I feel very proud to have followed the story almost from the start. We are really the Chosen Ones for having lived in a world where the outcome of The Boy Who Lived was still unknown…
And talking about magical worlds, I’ll move on the Fables.
A friend who’s a big graphic-novels fan came to visit and we took him a tour of the specialized shops, which are many and good around here. I asked him for a recommendation and he directed me to Bill Willingham’s Fables series. Similar to A League of Extraordinary Gentlemen, Legends in Exile (the first book) is full of more or less obscure references to fairy tales, so how could I not love it?
The Fairy Tale world has been taken over by a still-unknown evil force and fortunately some inhabitants were able to seek exile in our own world. Here they’ve infiltrated our society and live an apparently common life. However, they have their own Government, led by Snow White (who became a very competent bureaucrat), and their own laws.
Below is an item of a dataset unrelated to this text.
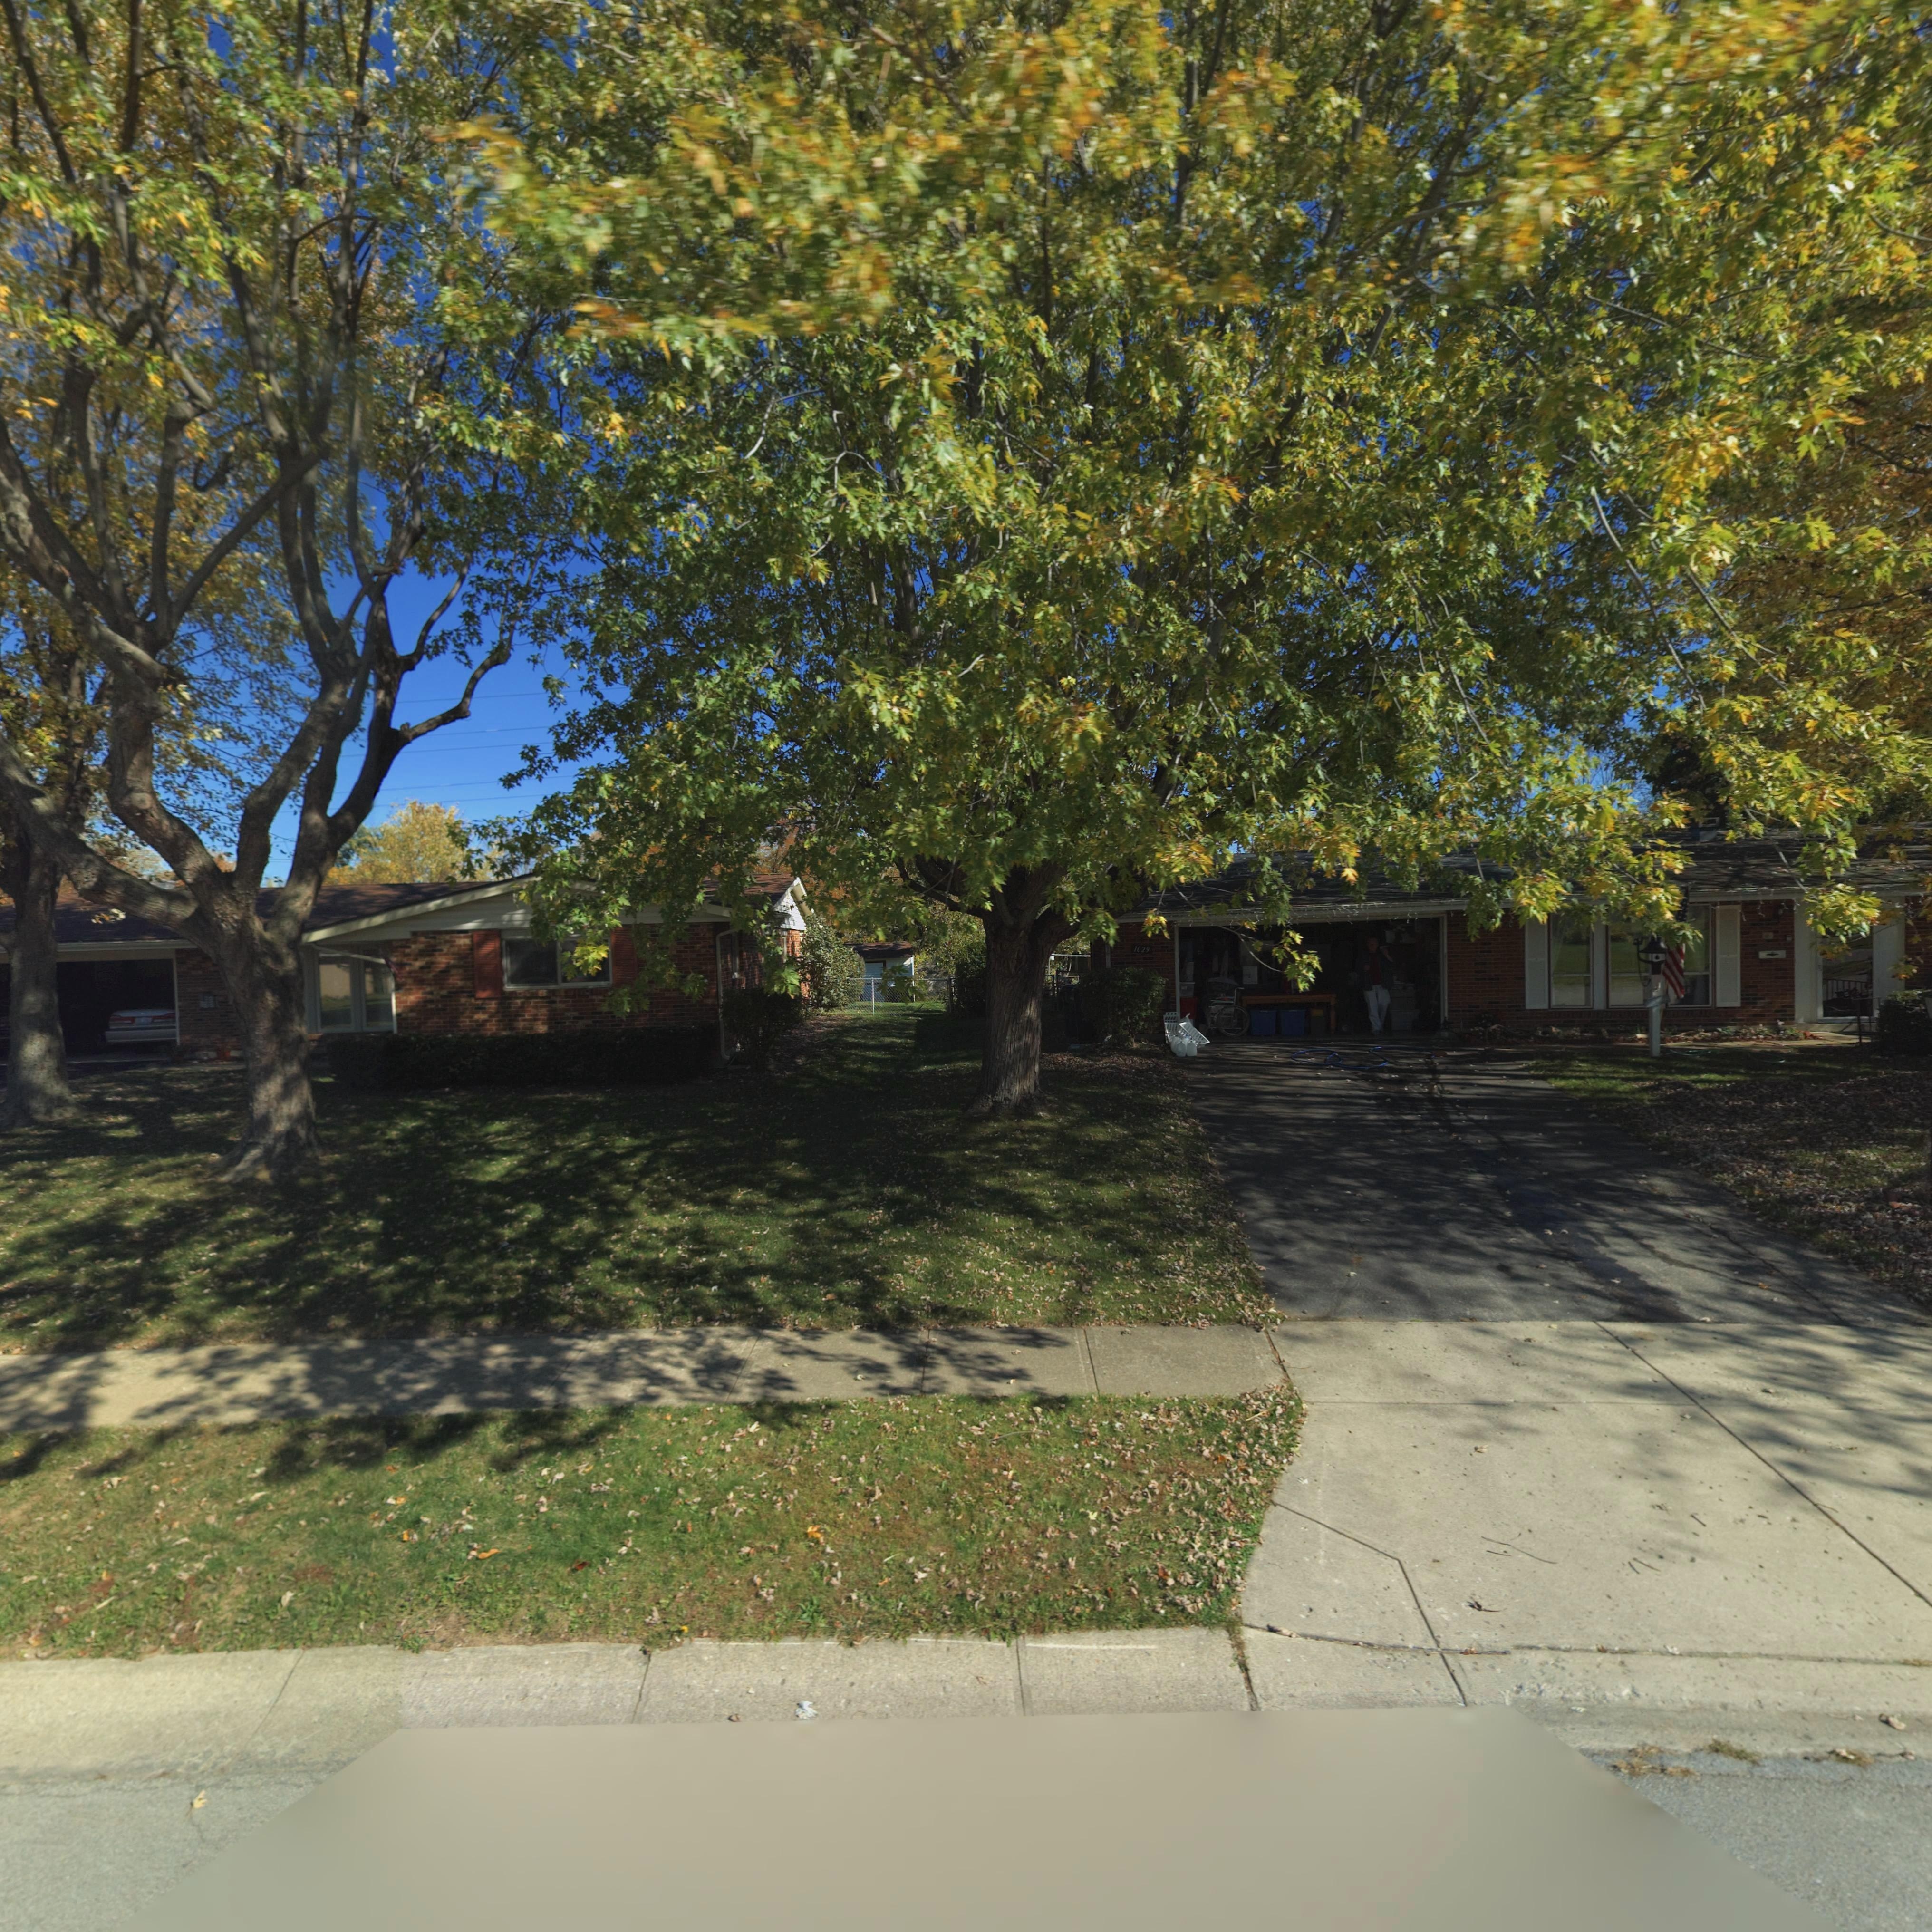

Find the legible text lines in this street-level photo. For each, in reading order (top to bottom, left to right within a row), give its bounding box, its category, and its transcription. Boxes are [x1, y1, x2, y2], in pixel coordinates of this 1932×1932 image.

[1133, 945, 1150, 954] StreetNumber: 1029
This first story follows S. White and B. Wolf in their attempt to discover who killed Snow’s sister, Rose Red. Rose’s boyfriend is the same Jack who climbed the bean stalk, while her former fiancé is Blue Beard.
The book as many moments of great tongue-in-cheek humor, most of it involving Snow’s previous husband and incorrigible womanizer Prince Charming, but in the end it’s a very cynical look at what happens after the Happily Ever After: former prices are broke, characters who aren’t human are doubly exiled in an isolated farm, and everyone seems in general not to be very happy with their current situation.
Some of the characters come from Anglo-Saxon tales and nursery rhymes, and I didn’t recognize them until Wikipedia came to the rescue, like King Cole. Boy Blue I only knew from the “Cat’s in the Cradle” song (Little boy blue and the men on the moon…) and Jack Be Nimble from yet another song, Don McLean’s “American Pie” (Jack be nimble, jack be quick, jack flash sat on a candlestick…)
Visually, Fables is similar to other DC/Marvel comics, full of muscular men and voluptuous, red-lipped, perfectly-eyebrowed women, dressed in clingy clothes. I usually have to make an effort to get past this, and suspect it has a lot to do with why most women are a bit put off by traditional comics. I even mentioned it to my friend and he replied “But they’re not human! They never grown fat or old!”. Don’t they? Ok, fair enough, it’s a good argument and it helps me deal better with how unrealistic they all look.